* Data excerpts:
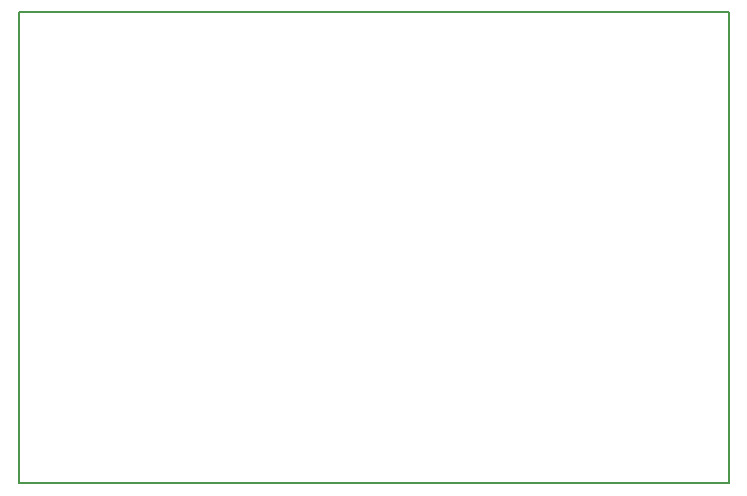
<source format=gm1>
G04 #@! TF.FileFunction,Profile,NP*
%FSLAX46Y46*%
G04 Gerber Fmt 4.6, Leading zero omitted, Abs format (unit mm)*
G04 Created by KiCad (PCBNEW 4.0.7) date 03/31/19 01:25:17*
%MOMM*%
%LPD*%
G01*
G04 APERTURE LIST*
%ADD10C,0.100000*%
%ADD11C,0.150000*%
G04 APERTURE END LIST*
D10*
D11*
X61214000Y-84836000D02*
X60909200Y-84836000D01*
X61214000Y-44958000D02*
X60909200Y-44958000D01*
X60909200Y-44958000D02*
X60909200Y-84836000D01*
X61214000Y-84836000D02*
X121031000Y-84836000D01*
X121031000Y-44958000D02*
X121031000Y-84836000D01*
X61214000Y-44958000D02*
X121031000Y-44958000D01*
M02*

</source>
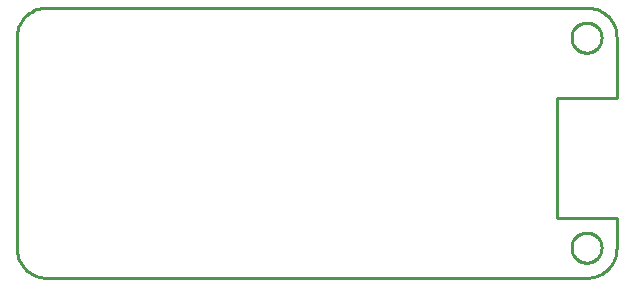
<source format=gbr>
G04 EAGLE Gerber RS-274X export*
G75*
%MOMM*%
%FSLAX34Y34*%
%LPD*%
%IN*%
%IPPOS*%
%AMOC8*
5,1,8,0,0,1.08239X$1,22.5*%
G01*
%ADD10C,0.254000*%


D10*
X0Y25400D02*
X97Y23186D01*
X386Y20989D01*
X865Y18826D01*
X1532Y16713D01*
X2380Y14666D01*
X3403Y12700D01*
X4594Y10831D01*
X5942Y9073D01*
X7440Y7440D01*
X9073Y5942D01*
X10831Y4594D01*
X12700Y3403D01*
X14666Y2380D01*
X16713Y1532D01*
X18826Y865D01*
X20989Y386D01*
X23186Y97D01*
X25400Y0D01*
X482600Y0D01*
X484814Y97D01*
X487011Y386D01*
X489174Y865D01*
X491287Y1532D01*
X493335Y2380D01*
X495300Y3403D01*
X497169Y4594D01*
X498927Y5942D01*
X500561Y7440D01*
X502058Y9073D01*
X503406Y10831D01*
X504597Y12700D01*
X505620Y14666D01*
X506468Y16713D01*
X507135Y18826D01*
X507614Y20989D01*
X507903Y23186D01*
X508000Y25400D01*
X508000Y50800D01*
X457200Y50800D01*
X457200Y152400D01*
X508000Y152400D01*
X508000Y203200D01*
X507903Y205414D01*
X507614Y207611D01*
X507135Y209774D01*
X506468Y211887D01*
X505620Y213935D01*
X504597Y215900D01*
X503406Y217769D01*
X502058Y219527D01*
X500561Y221161D01*
X498927Y222658D01*
X497169Y224006D01*
X495300Y225197D01*
X493335Y226220D01*
X491287Y227068D01*
X489174Y227735D01*
X487011Y228214D01*
X484814Y228503D01*
X482600Y228600D01*
X25400Y228600D01*
X23186Y228503D01*
X20989Y228214D01*
X18826Y227735D01*
X16713Y227068D01*
X14666Y226220D01*
X12700Y225197D01*
X10831Y224006D01*
X9073Y222658D01*
X7440Y221161D01*
X5942Y219527D01*
X4594Y217769D01*
X3403Y215900D01*
X2380Y213935D01*
X1532Y211887D01*
X865Y209774D01*
X386Y207611D01*
X97Y205414D01*
X0Y203200D01*
X0Y25400D01*
X495300Y202701D02*
X495222Y201706D01*
X495066Y200720D01*
X494833Y199750D01*
X494524Y198801D01*
X494142Y197879D01*
X493689Y196990D01*
X493168Y196139D01*
X492581Y195331D01*
X491933Y194573D01*
X491227Y193867D01*
X490469Y193219D01*
X489661Y192632D01*
X488810Y192111D01*
X487921Y191658D01*
X486999Y191276D01*
X486050Y190967D01*
X485080Y190734D01*
X484094Y190578D01*
X483099Y190500D01*
X482101Y190500D01*
X481106Y190578D01*
X480120Y190734D01*
X479150Y190967D01*
X478201Y191276D01*
X477279Y191658D01*
X476390Y192111D01*
X475539Y192632D01*
X474731Y193219D01*
X473973Y193867D01*
X473267Y194573D01*
X472619Y195331D01*
X472032Y196139D01*
X471511Y196990D01*
X471058Y197879D01*
X470676Y198801D01*
X470367Y199750D01*
X470134Y200720D01*
X469978Y201706D01*
X469900Y202701D01*
X469900Y203699D01*
X469978Y204694D01*
X470134Y205680D01*
X470367Y206650D01*
X470676Y207599D01*
X471058Y208521D01*
X471511Y209410D01*
X472032Y210261D01*
X472619Y211069D01*
X473267Y211827D01*
X473973Y212533D01*
X474731Y213181D01*
X475539Y213768D01*
X476390Y214289D01*
X477279Y214742D01*
X478201Y215124D01*
X479150Y215433D01*
X480120Y215666D01*
X481106Y215822D01*
X482101Y215900D01*
X483099Y215900D01*
X484094Y215822D01*
X485080Y215666D01*
X486050Y215433D01*
X486999Y215124D01*
X487921Y214742D01*
X488810Y214289D01*
X489661Y213768D01*
X490469Y213181D01*
X491227Y212533D01*
X491933Y211827D01*
X492581Y211069D01*
X493168Y210261D01*
X493689Y209410D01*
X494142Y208521D01*
X494524Y207599D01*
X494833Y206650D01*
X495066Y205680D01*
X495222Y204694D01*
X495300Y203699D01*
X495300Y202701D01*
X495300Y24901D02*
X495222Y23906D01*
X495066Y22920D01*
X494833Y21950D01*
X494524Y21001D01*
X494142Y20079D01*
X493689Y19190D01*
X493168Y18339D01*
X492581Y17531D01*
X491933Y16773D01*
X491227Y16067D01*
X490469Y15419D01*
X489661Y14832D01*
X488810Y14311D01*
X487921Y13858D01*
X486999Y13476D01*
X486050Y13167D01*
X485080Y12934D01*
X484094Y12778D01*
X483099Y12700D01*
X482101Y12700D01*
X481106Y12778D01*
X480120Y12934D01*
X479150Y13167D01*
X478201Y13476D01*
X477279Y13858D01*
X476390Y14311D01*
X475539Y14832D01*
X474731Y15419D01*
X473973Y16067D01*
X473267Y16773D01*
X472619Y17531D01*
X472032Y18339D01*
X471511Y19190D01*
X471058Y20079D01*
X470676Y21001D01*
X470367Y21950D01*
X470134Y22920D01*
X469978Y23906D01*
X469900Y24901D01*
X469900Y25899D01*
X469978Y26894D01*
X470134Y27880D01*
X470367Y28850D01*
X470676Y29799D01*
X471058Y30721D01*
X471511Y31610D01*
X472032Y32461D01*
X472619Y33269D01*
X473267Y34027D01*
X473973Y34733D01*
X474731Y35381D01*
X475539Y35968D01*
X476390Y36489D01*
X477279Y36942D01*
X478201Y37324D01*
X479150Y37633D01*
X480120Y37866D01*
X481106Y38022D01*
X482101Y38100D01*
X483099Y38100D01*
X484094Y38022D01*
X485080Y37866D01*
X486050Y37633D01*
X486999Y37324D01*
X487921Y36942D01*
X488810Y36489D01*
X489661Y35968D01*
X490469Y35381D01*
X491227Y34733D01*
X491933Y34027D01*
X492581Y33269D01*
X493168Y32461D01*
X493689Y31610D01*
X494142Y30721D01*
X494524Y29799D01*
X494833Y28850D01*
X495066Y27880D01*
X495222Y26894D01*
X495300Y25899D01*
X495300Y24901D01*
M02*

</source>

* Goal of the exercise: In how many lines of the records does the word "source" appear? Answer with the number only.

* Result below: 4